(Extracted entries Opens)

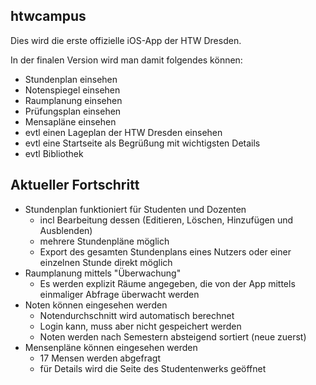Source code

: ## htwcampus
Dies wird die erste offizielle iOS-App der HTW Dresden.

In der finalen Version wird man damit folgendes können:

- Stundenplan einsehen
- Notenspiegel einsehen
- Raumplanung einsehen
- Prüfungsplan einsehen
- Mensapläne einsehen
- evtl einen Lageplan der HTW Dresden einsehen
- evtl eine Startseite als Begrüßung mit wichtigsten Details
- evtl Bibliothek

## Aktueller Fortschritt

- Stundenplan funktioniert für Studenten und Dozenten
	- incl Bearbeitung dessen (Editieren, Löschen, Hinzufügen und Ausblenden)
	- mehrere Stundenpläne möglich
	- Export des gesamten Stundenplans eines Nutzers oder einer einzelnen Stunde direkt möglich
- Raumplanung mittels "Überwachung"
	- Es werden explizit Räume angegeben, die von der App mittels einmaliger Abfrage überwacht werden
- Noten können eingesehen werden
	- Notendurchschnitt wird automatisch berechnet
	- Login kann, muss aber nicht gespeichert werden
	- Noten werden nach Semestern absteigend sortiert (neue zuerst)
- Mensenpläne können eingesehen werden
	- 17 Mensen werden abgefragt
	- für Details wird die Seite des Studentenwerks geöffnet
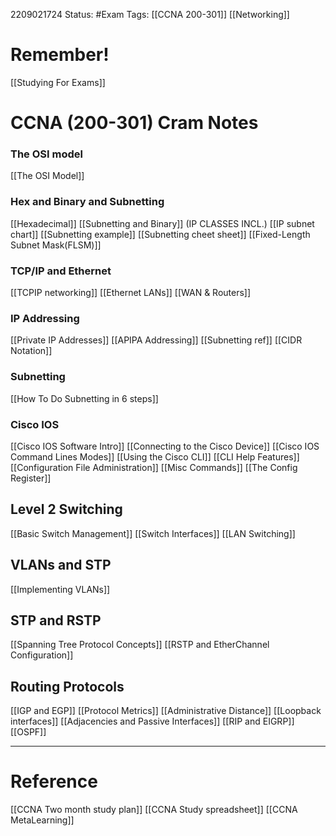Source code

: 2209021724
	Status: #Exam
		Tags: [[CCNA 200-301]] [[Networking]]


# Remember!
[[Studying For Exams]]

# CCNA (200-301) Cram Notes
### The OSI model
[[The OSI Model]]

### Hex and Binary and Subnetting
[[Hexadecimal]]
[[Subnetting and Binary]] (IP CLASSES INCL.)
[[IP subnet chart]]
[[Subnetting example]]
[[Subnetting cheet sheet]]
[[Fixed-Length Subnet Mask(FLSM)]]

### TCP/IP and Ethernet
[[TCPIP networking]]
[[Ethernet LANs]]
[[WAN & Routers]]

### IP Addressing 
[[Private IP Addresses]]
[[APIPA Addressing]]
[[Subnetting ref]]
[[CIDR Notation]]

### Subnetting
[[How To Do Subnetting in 6 steps]]

### Cisco IOS 
[[Cisco IOS Software Intro]]
[[Connecting to the Cisco Device]]
[[Cisco IOS Command Lines Modes]]
[[Using the Cisco CLI]]
[[CLI Help Features]]
[[Configuration File Administration]]
[[Misc Commands]] 
[[The Config Register]]

## Level 2 Switching
[[Basic Switch Management]]
[[Switch Interfaces]]
[[LAN Switching]]


## VLANs and STP
[[Implementing VLANs]]


## STP and RSTP
[[Spanning Tree Protocol Concepts]]
[[RSTP and EtherChannel Configuration]]


## Routing Protocols

[[IGP and EGP]]
[[Protocol Metrics]]
[[Administrative Distance]] 
[[Loopback interfaces]] 
[[Adjacencies and Passive Interfaces]]
[[RIP and EIGRP]]
[[OSPF]]




---






# Reference
[[CCNA Two month study plan]] 
[[CCNA Study spreadsheet]]
[[CCNA MetaLearning]]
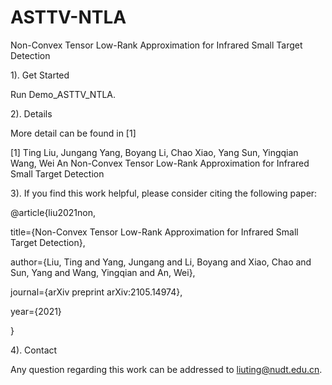 # ASTTV-NTLA
Non-Convex Tensor Low-Rank Approximation for Infrared Small Target Detection
 
 1). Get Started
  
  Run Demo_ASTTV_NTLA.
  
 2). Details
  
  More detail can be found in [1]


[1] Ting Liu, Jungang Yang, Boyang Li, Chao Xiao, Yang Sun, Yingqian Wang, Wei An
Non-Convex Tensor Low-Rank Approximation for Infrared Small Target Detection

3). If you find this work helpful, please consider citing the following paper:

 @article{liu2021non,
 
  title={Non-Convex Tensor Low-Rank Approximation for Infrared Small Target Detection},
  
  author={Liu, Ting and Yang, Jungang and Li, Boyang and Xiao, Chao and Sun, Yang and Wang, Yingqian and An, Wei},
  
  journal={arXiv preprint arXiv:2105.14974},
  
  year={2021}
  
  }
  
4). Contact

Any question regarding this work can be addressed to liuting@nudt.edu.cn.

(Extracted entries Closes)

How to complete this task: Leave out the images and copy all remaining data word for word.

Solution for this exercise:
Source code

: ## htwcampus
Dies wird die erste offizielle iOS-App der HTW Dresden.

In der finalen Version wird man damit folgendes können:

- Stundenplan einsehen
- Notenspiegel einsehen
- Raumplanung einsehen
- Prüfungsplan einsehen
- Mensapläne einsehen
- evtl einen Lageplan der HTW Dresden einsehen
- evtl eine Startseite als Begrüßung mit wichtigsten Details
- evtl Bibliothek

## Aktueller Fortschritt

- Stundenplan funktioniert für Studenten und Dozenten
	- incl Bearbeitung dessen (Editieren, Löschen, Hinzufügen und Ausblenden)
	- mehrere Stundenpläne möglich
	- Export des gesamten Stundenplans eines Nutzers oder einer einzelnen Stunde direkt möglich
- Raumplanung mittels "Überwachung"
	- Es werden explizit Räume angegeben, die von der App mittels einmaliger Abfrage überwacht werden
- Noten können eingesehen werden
	- Notendurchschnitt wird automatisch berechnet
	- Login kann, muss aber nicht gespeichert werden
	- Noten werden nach Semestern absteigend sortiert (neue zuerst)
- Mensenpläne können eingesehen werden
	- 17 Mensen werden abgefragt
	- für Details wird die Seite des Studentenwerks geöffnet
Source code

: 2209021724
	Status: #Exam
		Tags: [[CCNA 200-301]] [[Networking]]


# Remember!
[[Studying For Exams]]

# CCNA (200-301) Cram Notes
### The OSI model
[[The OSI Model]]

### Hex and Binary and Subnetting
[[Hexadecimal]]
[[Subnetting and Binary]] (IP CLASSES INCL.)
[[IP subnet chart]]
[[Subnetting example]]
[[Subnetting cheet sheet]]
[[Fixed-Length Subnet Mask(FLSM)]]

### TCP/IP and Ethernet
[[TCPIP networking]]
[[Ethernet LANs]]
[[WAN & Routers]]

### IP Addressing 
[[Private IP Addresses]]
[[APIPA Addressing]]
[[Subnetting ref]]
[[CIDR Notation]]

### Subnetting
[[How To Do Subnetting in 6 steps]]

### Cisco IOS 
[[Cisco IOS Software Intro]]
[[Connecting to the Cisco Device]]
[[Cisco IOS Command Lines Modes]]
[[Using the Cisco CLI]]
[[CLI Help Features]]
[[Configuration File Administration]]
[[Misc Commands]] 
[[The Config Register]]

## Level 2 Switching
[[Basic Switch Management]]
[[Switch Interfaces]]
[[LAN Switching]]


## VLANs and STP
[[Implementing VLANs]]


## STP and RSTP
[[Spanning Tree Protocol Concepts]]
[[RSTP and EtherChannel Configuration]]


## Routing Protocols

[[IGP and EGP]]
[[Protocol Metrics]]
[[Administrative Distance]] 
[[Loopback interfaces]] 
[[Adjacencies and Passive Interfaces]]
[[RIP and EIGRP]]
[[OSPF]]




---






# Reference
[[CCNA Two month study plan]] 
[[CCNA Study spreadsheet]]
[[CCNA MetaLearning]]
 # ASTTV-NTLA
Non-Convex Tensor Low-Rank Approximation for Infrared Small Target Detection
 
 1). Get Started
  
  Run Demo_ASTTV_NTLA.
  
 2). Details
  
  More detail can be found in [1]


[1] Ting Liu, Jungang Yang, Boyang Li, Chao Xiao, Yang Sun, Yingqian Wang, Wei An
Non-Convex Tensor Low-Rank Approximation for Infrared Small Target Detection

3). If you find this work helpful, please consider citing the following paper:

 @article{liu2021non,
 
  title={Non-Convex Tensor Low-Rank Approximation for Infrared Small Target Detection},
  
  author={Liu, Ting and Yang, Jungang and Li, Boyang and Xiao, Chao and Sun, Yang and Wang, Yingqian and An, Wei},
  
  journal={arXiv preprint arXiv:2105.14974},
  
  year={2021}
  
  }
  
4). Contact

Any question regarding this work can be addressed to liuting@nudt.edu.cn.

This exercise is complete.